There will be days when my tash is so dark It looks like a 40 year old mans bum fluff. Or my eyebrows are so unkempt I look like Bert from sesame street. What I hope I instil in my daughter, is the power as a girl/woman to feel OK with that. To worry not whether people think she is (any adjective) enough, and to be more concerned with how she feels, how she makes them feel. How she treats them. If I have a daughter I hope to tell her one day, when she is standing in the mirror wondering if she is pretty or not (as my mum did, yet other stuff got in the way), I want to tell her she is beautiful. With or without make up. But if she has a kind soul and a smiley face, If she is kind to herself the way she is to others, she will feel content and less concerned with the horrendous crap above that had been so crippling in allowing me to be the best me I could be, because I was having ugly thoughts, not lovely thoughts... I am still on this journey. The days when I don't say hello, or I seem quiet, or closed off, those are usually the days I feel insecure or not good enough. 

Here is Brene Browns talk on vulnerability

... worth a watch

 Ten year old me

I feel prettiest when I am not being mean and judgemental. To myself or others. I feel prettiest when I feel comfortable in my own skin. When I am true to myself. When I am honest with myself, with others. I feel prettiest when I smile at someone and they smile back. I feel prettiest when I share my fears and people say they 'get it'

To be honest...

**Problems to work on:**
1. From the self-image post, reproduce the passage from "I feel prettiest when I am" up to and including "To be honest...".
2. Recast the paragraph of the self-image post that begins "I feel prettiest when I am not being mean" as a bulleted list that keeps its main points.

**Data provided:**
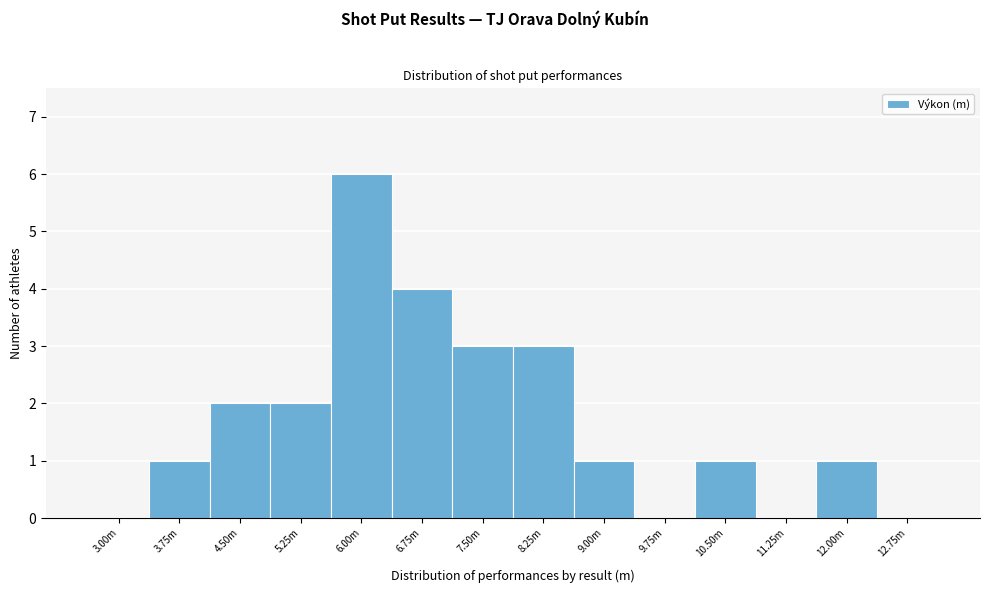

Reading left to right, transcribe all the data shown in this chart.

3.00m=0	3.75m=1	4.50m=2	5.25m=2	6.00m=6	6.75m=4	7.50m=3	8.25m=3	9.00m=1	9.75m=0	10.50m=1	11.25m=0	12.00m=1	12.75m=0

**Solutions to the tasks:**
1.
I feel prettiest when I am not being mean and judgemental. To myself or others. I feel prettiest when I feel comfortable in my own skin. When I am true to myself. When I am honest with myself, with others. I feel prettiest when I smile at someone and they smile back. I feel prettiest when I share my fears and people say they 'get it'

To be honest...

2.
I feel prettiest when I:
- am not being mean or judgmental toward myself or others
- feel comfortable in my own skin
- am true to myself
- am honest with myself and with others
- smile at someone and they smile back
- share my fears and people say they "get it"